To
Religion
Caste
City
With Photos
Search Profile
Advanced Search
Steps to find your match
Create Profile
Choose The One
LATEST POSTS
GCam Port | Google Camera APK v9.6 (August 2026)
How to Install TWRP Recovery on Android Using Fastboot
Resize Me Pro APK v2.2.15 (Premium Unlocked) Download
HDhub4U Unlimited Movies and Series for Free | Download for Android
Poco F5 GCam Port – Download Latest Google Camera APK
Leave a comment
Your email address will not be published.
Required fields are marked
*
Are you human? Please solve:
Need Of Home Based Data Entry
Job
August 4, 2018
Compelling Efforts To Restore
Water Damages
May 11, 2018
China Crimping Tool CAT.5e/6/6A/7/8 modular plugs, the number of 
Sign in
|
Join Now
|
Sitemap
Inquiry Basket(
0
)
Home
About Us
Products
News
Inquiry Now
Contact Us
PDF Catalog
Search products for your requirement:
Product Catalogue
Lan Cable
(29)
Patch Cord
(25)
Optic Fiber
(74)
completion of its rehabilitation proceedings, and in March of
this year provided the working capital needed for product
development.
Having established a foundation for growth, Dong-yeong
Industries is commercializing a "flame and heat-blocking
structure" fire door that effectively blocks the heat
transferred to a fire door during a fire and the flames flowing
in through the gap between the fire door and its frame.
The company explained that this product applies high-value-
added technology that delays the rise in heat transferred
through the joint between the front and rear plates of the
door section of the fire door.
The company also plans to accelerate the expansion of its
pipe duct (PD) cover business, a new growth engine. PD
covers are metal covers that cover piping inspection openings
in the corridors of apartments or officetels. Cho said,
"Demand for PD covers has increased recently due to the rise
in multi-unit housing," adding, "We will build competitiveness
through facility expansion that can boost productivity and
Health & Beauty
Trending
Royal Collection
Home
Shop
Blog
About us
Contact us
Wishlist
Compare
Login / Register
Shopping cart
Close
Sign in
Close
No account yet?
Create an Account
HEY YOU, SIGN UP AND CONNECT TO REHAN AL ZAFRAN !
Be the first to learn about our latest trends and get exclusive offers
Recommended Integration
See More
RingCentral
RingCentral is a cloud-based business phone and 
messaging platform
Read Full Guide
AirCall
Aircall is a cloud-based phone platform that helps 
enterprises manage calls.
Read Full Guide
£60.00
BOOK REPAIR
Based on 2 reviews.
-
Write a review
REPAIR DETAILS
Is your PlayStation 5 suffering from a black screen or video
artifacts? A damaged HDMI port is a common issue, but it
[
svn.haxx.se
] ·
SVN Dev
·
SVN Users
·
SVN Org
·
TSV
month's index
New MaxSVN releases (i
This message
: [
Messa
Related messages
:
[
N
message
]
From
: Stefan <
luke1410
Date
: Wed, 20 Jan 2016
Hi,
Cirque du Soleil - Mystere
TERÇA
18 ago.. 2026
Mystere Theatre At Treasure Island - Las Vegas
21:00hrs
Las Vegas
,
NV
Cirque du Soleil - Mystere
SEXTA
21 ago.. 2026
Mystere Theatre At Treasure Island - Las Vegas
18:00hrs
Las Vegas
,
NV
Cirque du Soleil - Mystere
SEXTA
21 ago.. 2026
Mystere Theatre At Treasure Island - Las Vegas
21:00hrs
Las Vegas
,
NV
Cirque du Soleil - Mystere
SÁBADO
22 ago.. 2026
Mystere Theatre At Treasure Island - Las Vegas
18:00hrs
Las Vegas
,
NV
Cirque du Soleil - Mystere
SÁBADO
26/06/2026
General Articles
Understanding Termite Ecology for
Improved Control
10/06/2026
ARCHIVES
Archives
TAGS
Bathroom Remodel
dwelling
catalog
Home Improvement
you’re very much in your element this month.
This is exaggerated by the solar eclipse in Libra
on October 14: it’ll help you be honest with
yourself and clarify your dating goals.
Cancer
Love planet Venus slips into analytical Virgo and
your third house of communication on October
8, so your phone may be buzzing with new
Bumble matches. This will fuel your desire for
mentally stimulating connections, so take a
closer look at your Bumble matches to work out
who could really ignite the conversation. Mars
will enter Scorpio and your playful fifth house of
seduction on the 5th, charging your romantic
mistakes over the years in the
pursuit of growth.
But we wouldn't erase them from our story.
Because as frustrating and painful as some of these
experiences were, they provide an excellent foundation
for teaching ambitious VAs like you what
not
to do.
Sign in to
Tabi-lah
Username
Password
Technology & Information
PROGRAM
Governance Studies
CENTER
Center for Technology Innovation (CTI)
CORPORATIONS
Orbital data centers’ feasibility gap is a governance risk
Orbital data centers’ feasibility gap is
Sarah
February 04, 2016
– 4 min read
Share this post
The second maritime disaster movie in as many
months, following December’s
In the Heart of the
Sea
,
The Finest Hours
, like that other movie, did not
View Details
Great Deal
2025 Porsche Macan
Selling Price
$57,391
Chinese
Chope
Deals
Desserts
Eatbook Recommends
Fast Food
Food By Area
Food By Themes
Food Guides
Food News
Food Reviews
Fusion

═══

> _JOB_
Copy out the text of all the records above line by line, changing nothing.

> _SOLUTION BELOW_
To
Religion
Caste
City
With Photos
Search Profile
Advanced Search
Steps to find your match
Create Profile
Choose The One
LATEST POSTS
GCam Port | Google Camera APK v9.6 (August 2026)
How to Install TWRP Recovery on Android Using Fastboot
Resize Me Pro APK v2.2.15 (Premium Unlocked) Download
HDhub4U Unlimited Movies and Series for Free | Download for Android
Poco F5 GCam Port – Download Latest Google Camera APK
Leave a comment
Your email address will not be published.
Required fields are marked
*
Are you human? Please solve:
Need Of Home Based Data Entry
Job
August 4, 2018
Compelling Efforts To Restore
Water Damages
May 11, 2018
China Crimping Tool CAT.5e/6/6A/7/8 modular plugs, the number of 
Sign in
|
Join Now
|
Sitemap
Inquiry Basket(
0
)
Home
About Us
Products
News
Inquiry Now
Contact Us
PDF Catalog
Search products for your requirement:
Product Catalogue
Lan Cable
(29)
Patch Cord
(25)
Optic Fiber
(74)
completion of its rehabilitation proceedings, and in March of
this year provided the working capital needed for product
development.
Having established a foundation for growth, Dong-yeong
Industries is commercializing a "flame and heat-blocking
structure" fire door that effectively blocks the heat
transferred to a fire door during a fire and the flames flowing
in through the gap between the fire door and its frame.
The company explained that this product applies high-value-
added technology that delays the rise in heat transferred
through the joint between the front and rear plates of the
door section of the fire door.
The company also plans to accelerate the expansion of its
pipe duct (PD) cover business, a new growth engine. PD
covers are metal covers that cover piping inspection openings
in the corridors of apartments or officetels. Cho said,
"Demand for PD covers has increased recently due to the rise
in multi-unit housing," adding, "We will build competitiveness
through facility expansion that can boost productivity and
Health & Beauty
Trending
Royal Collection
Home
Shop
Blog
About us
Contact us
Wishlist
Compare
Login / Register
Shopping cart
Close
Sign in
Close
No account yet?
Create an Account
HEY YOU, SIGN UP AND CONNECT TO REHAN AL ZAFRAN !
Be the first to learn about our latest trends and get exclusive offers
Recommended Integration
See More
RingCentral
RingCentral is a cloud-based business phone and 
messaging platform
Read Full Guide
AirCall
Aircall is a cloud-based phone platform that helps 
enterprises manage calls.
Read Full Guide
£60.00
BOOK REPAIR
Based on 2 reviews.
-
Write a review
REPAIR DETAILS
Is your PlayStation 5 suffering from a black screen or video
artifacts? A damaged HDMI port is a common issue, but it
[
svn.haxx.se
] ·
SVN Dev
·
SVN Users
·
SVN Org
·
TSV
month's index
New MaxSVN releases (i
This message
: [
Messa
Related messages
:
[
N
message
]
From
: Stefan <
luke1410
Date
: Wed, 20 Jan 2016
Hi,
Cirque du Soleil - Mystere
TERÇA
18 ago.. 2026
Mystere Theatre At Treasure Island - Las Vegas
21:00hrs
Las Vegas
,
NV
Cirque du Soleil - Mystere
SEXTA
21 ago.. 2026
Mystere Theatre At Treasure Island - Las Vegas
18:00hrs
Las Vegas
,
NV
Cirque du Soleil - Mystere
SEXTA
21 ago.. 2026
Mystere Theatre At Treasure Island - Las Vegas
21:00hrs
Las Vegas
,
NV
Cirque du Soleil - Mystere
SÁBADO
22 ago.. 2026
Mystere Theatre At Treasure Island - Las Vegas
18:00hrs
Las Vegas
,
NV
Cirque du Soleil - Mystere
SÁBADO
26/06/2026
General Articles
Understanding Termite Ecology for
Improved Control
10/06/2026
ARCHIVES
Archives
TAGS
Bathroom Remodel
dwelling
catalog
Home Improvement
you’re very much in your element this month.
This is exaggerated by the solar eclipse in Libra
on October 14: it’ll help you be honest with
yourself and clarify your dating goals.
Cancer
Love planet Venus slips into analytical Virgo and
your third house of communication on October
8, so your phone may be buzzing with new
Bumble matches. This will fuel your desire for
mentally stimulating connections, so take a
closer look at your Bumble matches to work out
who could really ignite the conversation. Mars
will enter Scorpio and your playful fifth house of
seduction on the 5th, charging your romantic
mistakes over the years in the
pursuit of growth.
But we wouldn't erase them from our story.
Because as frustrating and painful as some of these
experiences were, they provide an excellent foundation
for teaching ambitious VAs like you what
not
to do.
Sign in to
Tabi-lah
Username
Password
Technology & Information
PROGRAM
Governance Studies
CENTER
Center for Technology Innovation (CTI)
CORPORATIONS
Orbital data centers’ feasibility gap is a governance risk
Orbital data centers’ feasibility gap is
Sarah
February 04, 2016
– 4 min read
Share this post
The second maritime disaster movie in as many
months, following December’s
In the Heart of the
Sea
,
The Finest Hours
, like that other movie, did not
View Details
Great Deal
2025 Porsche Macan
Selling Price
$57,391
Chinese
Chope
Deals
Desserts
Eatbook Recommends
Fast Food
Food By Area
Food By Themes
Food Guides
Food News
Food Reviews
Fusion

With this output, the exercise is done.